▶ _Exercise instructions_:
Go through the data line by line. Copy each one holding the string "Left".

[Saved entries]
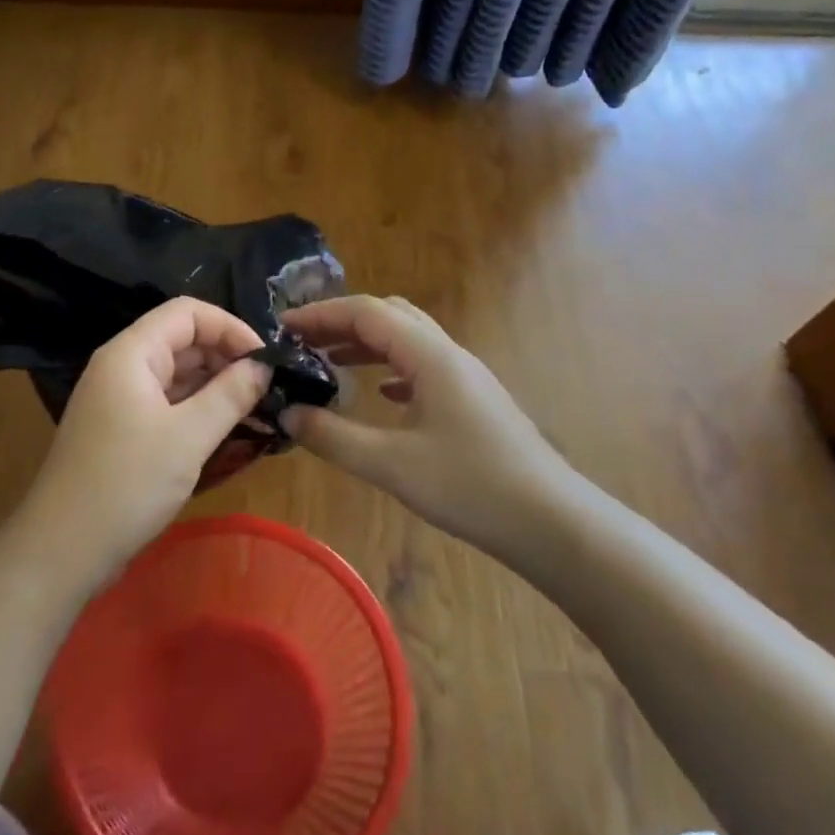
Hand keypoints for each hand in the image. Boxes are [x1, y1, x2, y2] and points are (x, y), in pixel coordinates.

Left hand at [18, 297, 269, 588]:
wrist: (62, 549)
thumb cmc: (127, 484)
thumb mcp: (189, 437)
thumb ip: (231, 394)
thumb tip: (264, 365)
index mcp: (131, 353)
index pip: (187, 312)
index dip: (230, 326)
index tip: (266, 358)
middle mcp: (121, 366)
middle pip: (181, 340)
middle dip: (226, 356)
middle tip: (267, 387)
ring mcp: (118, 399)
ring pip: (175, 374)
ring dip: (214, 385)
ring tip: (256, 407)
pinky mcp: (120, 429)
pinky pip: (165, 403)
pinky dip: (196, 409)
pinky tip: (225, 428)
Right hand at [279, 295, 579, 555]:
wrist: (552, 522)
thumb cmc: (471, 487)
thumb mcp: (391, 465)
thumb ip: (333, 437)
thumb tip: (287, 414)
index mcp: (429, 356)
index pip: (366, 312)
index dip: (320, 314)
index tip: (282, 328)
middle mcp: (448, 354)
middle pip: (389, 315)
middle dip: (341, 322)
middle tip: (303, 343)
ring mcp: (465, 376)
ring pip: (407, 339)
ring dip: (366, 343)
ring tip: (328, 362)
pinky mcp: (473, 400)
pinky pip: (423, 366)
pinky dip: (391, 368)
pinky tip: (380, 394)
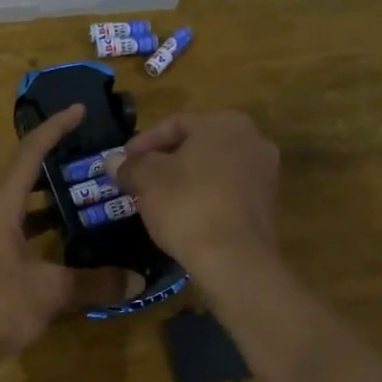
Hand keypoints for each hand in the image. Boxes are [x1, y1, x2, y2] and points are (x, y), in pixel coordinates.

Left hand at [0, 106, 137, 370]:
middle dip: (56, 165)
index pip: (28, 154)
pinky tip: (66, 244)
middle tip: (92, 160)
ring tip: (87, 198)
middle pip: (22, 178)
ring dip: (49, 202)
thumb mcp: (50, 292)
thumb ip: (95, 282)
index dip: (54, 129)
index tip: (79, 110)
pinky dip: (40, 230)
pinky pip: (15, 232)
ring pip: (19, 208)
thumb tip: (138, 280)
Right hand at [112, 111, 280, 288]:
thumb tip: (113, 161)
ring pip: (215, 167)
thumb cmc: (187, 205)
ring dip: (187, 178)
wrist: (234, 258)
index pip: (175, 123)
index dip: (144, 142)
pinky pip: (229, 190)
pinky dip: (207, 195)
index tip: (124, 161)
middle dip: (167, 159)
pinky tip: (187, 214)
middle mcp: (252, 139)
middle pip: (198, 144)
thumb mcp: (147, 181)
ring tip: (160, 197)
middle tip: (140, 178)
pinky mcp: (268, 203)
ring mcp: (266, 172)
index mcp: (224, 123)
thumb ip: (130, 166)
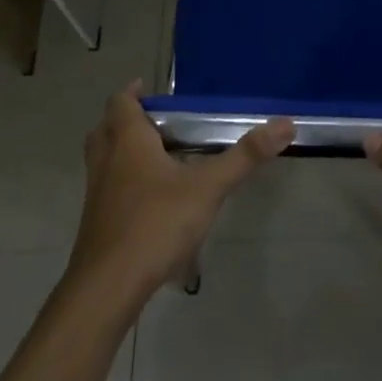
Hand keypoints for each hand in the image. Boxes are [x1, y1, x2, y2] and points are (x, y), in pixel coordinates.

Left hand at [67, 81, 293, 301]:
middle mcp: (106, 160)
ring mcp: (96, 194)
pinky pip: (105, 191)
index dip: (133, 93)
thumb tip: (285, 124)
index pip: (120, 102)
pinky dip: (120, 185)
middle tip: (156, 122)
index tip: (150, 91)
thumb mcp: (208, 187)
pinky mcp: (95, 225)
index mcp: (128, 140)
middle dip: (125, 120)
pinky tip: (149, 203)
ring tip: (154, 158)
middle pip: (105, 128)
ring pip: (101, 160)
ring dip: (120, 153)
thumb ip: (244, 157)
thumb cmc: (155, 223)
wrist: (107, 288)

▶ _Result for this exercise_:
Left hand at [18, 297, 269, 588]:
Left hand at [0, 106, 137, 370]:
Left hand at [67, 81, 293, 301]:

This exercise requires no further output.